## [Exercise 1]
In the text about the Monte Carlo π program, the sentence starting "The main routine will display" names the jobs the main routine will do. List all of them.
## [Exercise 2]
Carry on the text about the Monte Carlo π program, starting after its last sentence.

In this example, we will write a Fortran program that will request a count, generate count \((x,y)\) random points, and perform a Monte Carlo \(\pi\) estimation based on those points. All \(x\) and \(y\) values are between 0 and 1. The main routine will get the count and then use a subroutine to generate the random \((x,y)\) points and a function, to perform the Monte Carlo \(\pi\) estimation. For this example, the count should be between 100 and 1,000,000.

Understand the Problem

Based on the problem definition, the main routine that will read and verify the count value. If the count is not between 100 and 1,000,000, the routine will re-prompt until the correct input is provided. Once a valid count value is obtained, then the main will allocate the array and call the two subroutines.

The first subroutine will generate the random \((x,y)\) points and store them in an array. The second subroutine will perform the Monte Carlo \(\pi\) estimation.

Monte Carlo methods are a class of computational algorithms that rely on repeated random sampling to compute their results. Suppose a square is centered on the origin of a Cartesian plane, and the square has sides of length 2. If we inscribe a circle in the square, it will have a diameter of length 2 and a radius of length 1. If we plot points within the upper right quadrant, the ratio between the points that land within the inscribed circle and the total points will be an estimation of \(\pi\).

\[ \textit{est }\pi = 4 \left( \frac{\text{samples inside circle}}{\text{total samples}} \right) \nonumber \]

As more samples are taken, the estimated value of \(\pi\) should approach the actual value of \(\pi\). The Pythagorean theorem can be used to determine the distance of the point from the origin. If this distance is less than the radius of the circle, then the point must be in the circle. Thus, if the square root of \((x^2 + y^2) < 1.0\), the random point is within the circle.

Finally, the figure we are discussing, a square centered on the origin with an inscribed circle is symmetric with respect to the quadrants of its Cartesian plane. This works well with the default random number generations of values between 0 and 1.

Create the Algorithm

The main routine will display an initial header, get and check the count value, and allocate the array. The program will need to ensure that the array is correctly allocated before proceeding. Then the program can generate the \((x,y)\) points. Based on the problem definition, each point should be between 0.0 and 1.0, which is provided by default by the Fortran random number generator. Next, the program can perform the Monte Carlo pi estimation. This will require the already populated \((x,y)\) points array and the count of points. Each point will be examined to determine the number of points that lie within the inscribed circle. The Pythagorean theorem allows us to determine the distance of the point from the origin (0.0,0.0). Thus, for each point, we will calculate the \(\sqrt{(x^2 + y^2)}\) and if the distance is less than the circle radius of 1.0, it will be counted as inside the circle.

## [Raw data]

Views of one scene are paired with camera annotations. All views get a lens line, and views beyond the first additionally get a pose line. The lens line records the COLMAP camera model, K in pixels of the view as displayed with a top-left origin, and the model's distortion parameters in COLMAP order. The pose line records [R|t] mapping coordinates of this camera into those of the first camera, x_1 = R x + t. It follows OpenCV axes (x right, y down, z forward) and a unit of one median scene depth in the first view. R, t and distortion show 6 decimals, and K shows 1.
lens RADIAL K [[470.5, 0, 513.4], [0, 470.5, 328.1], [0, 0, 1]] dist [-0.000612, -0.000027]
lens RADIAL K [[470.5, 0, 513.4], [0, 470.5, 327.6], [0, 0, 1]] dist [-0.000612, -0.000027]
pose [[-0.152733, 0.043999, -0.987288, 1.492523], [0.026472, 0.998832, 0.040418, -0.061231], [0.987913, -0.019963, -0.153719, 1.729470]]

--

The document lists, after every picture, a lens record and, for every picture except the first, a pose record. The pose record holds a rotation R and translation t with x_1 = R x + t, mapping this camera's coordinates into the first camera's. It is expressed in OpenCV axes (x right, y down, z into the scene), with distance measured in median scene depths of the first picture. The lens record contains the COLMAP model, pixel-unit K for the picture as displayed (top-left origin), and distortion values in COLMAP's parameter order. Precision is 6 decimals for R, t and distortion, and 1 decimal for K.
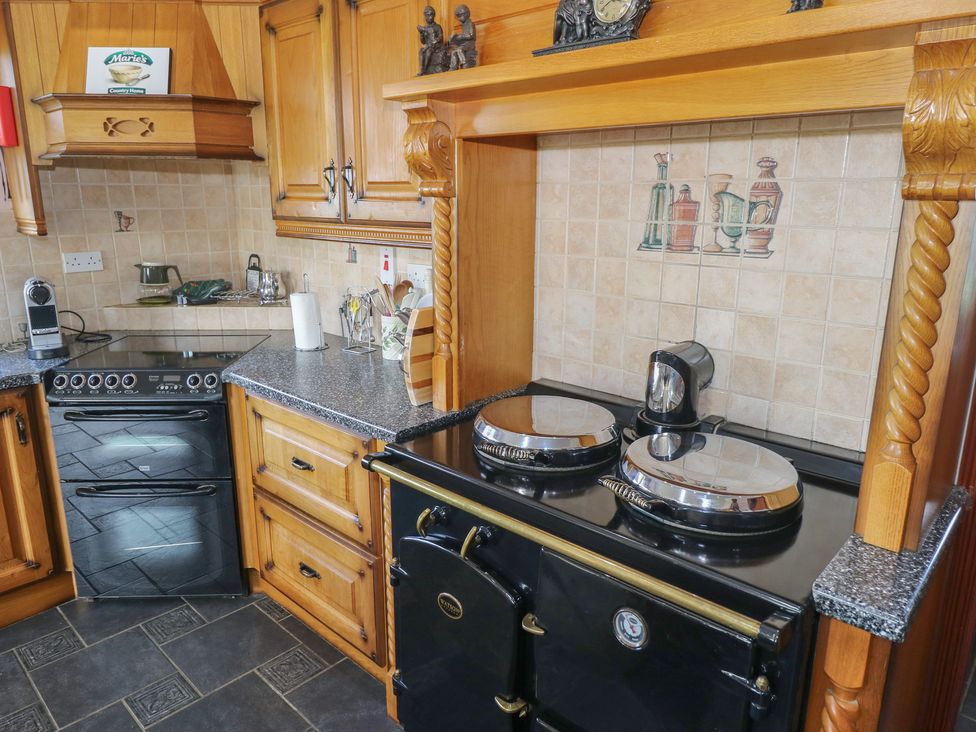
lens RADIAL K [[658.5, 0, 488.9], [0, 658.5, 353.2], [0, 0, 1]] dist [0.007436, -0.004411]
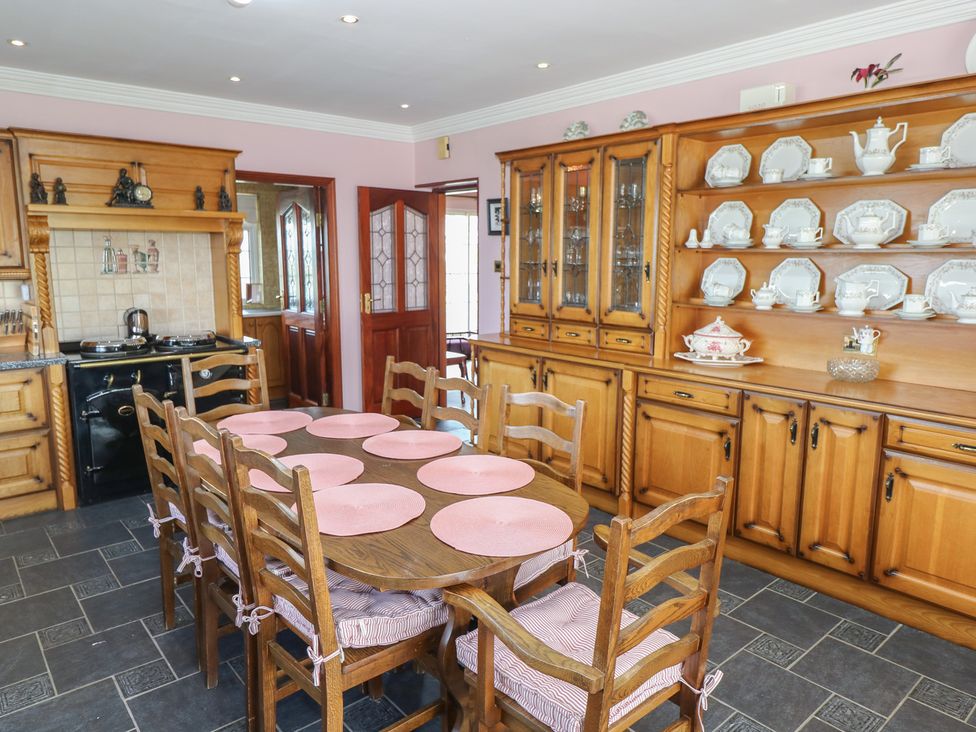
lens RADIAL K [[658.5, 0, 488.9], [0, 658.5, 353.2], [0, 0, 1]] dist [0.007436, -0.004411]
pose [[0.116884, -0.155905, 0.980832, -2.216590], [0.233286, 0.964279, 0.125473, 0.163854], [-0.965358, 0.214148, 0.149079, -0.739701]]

## [Your response 1]
- Display an initial header
- Get and check the count value
- Allocate the array

## [Your response 2]
Then, the estimated value of \(\pi\) can be calculated based on the formula:

\[ \textit{est } \pi = 4 \left( \frac{\text{samples inside circle}}{\text{total samples}} \right) \nonumber \]

When completed, the program will display the final results. The basic algorithm is as follows:

! declare variables
! display initial header
! prompt for and obtain count value
!     loop
!         prompt for count value
!         read count value
!         if count is correct, exit loop 
!         display error message
!     end loop
! allocate two dimension array
! generate points
!     loop count times
!         generate x and y values
!         place (x,y) values in array at appropriate index
!     end loop
! set count of samples inside circle = 0
!     loop count times
!         if [ sqrt (x(i)**2 + y(i)**2) < 1.0 ]
!             increment count of samples inside circle
!     end loop
! display results

For convenience, the steps are written as program comments.

Implement the Program

The following code results from the implementation of the preceding algorithm.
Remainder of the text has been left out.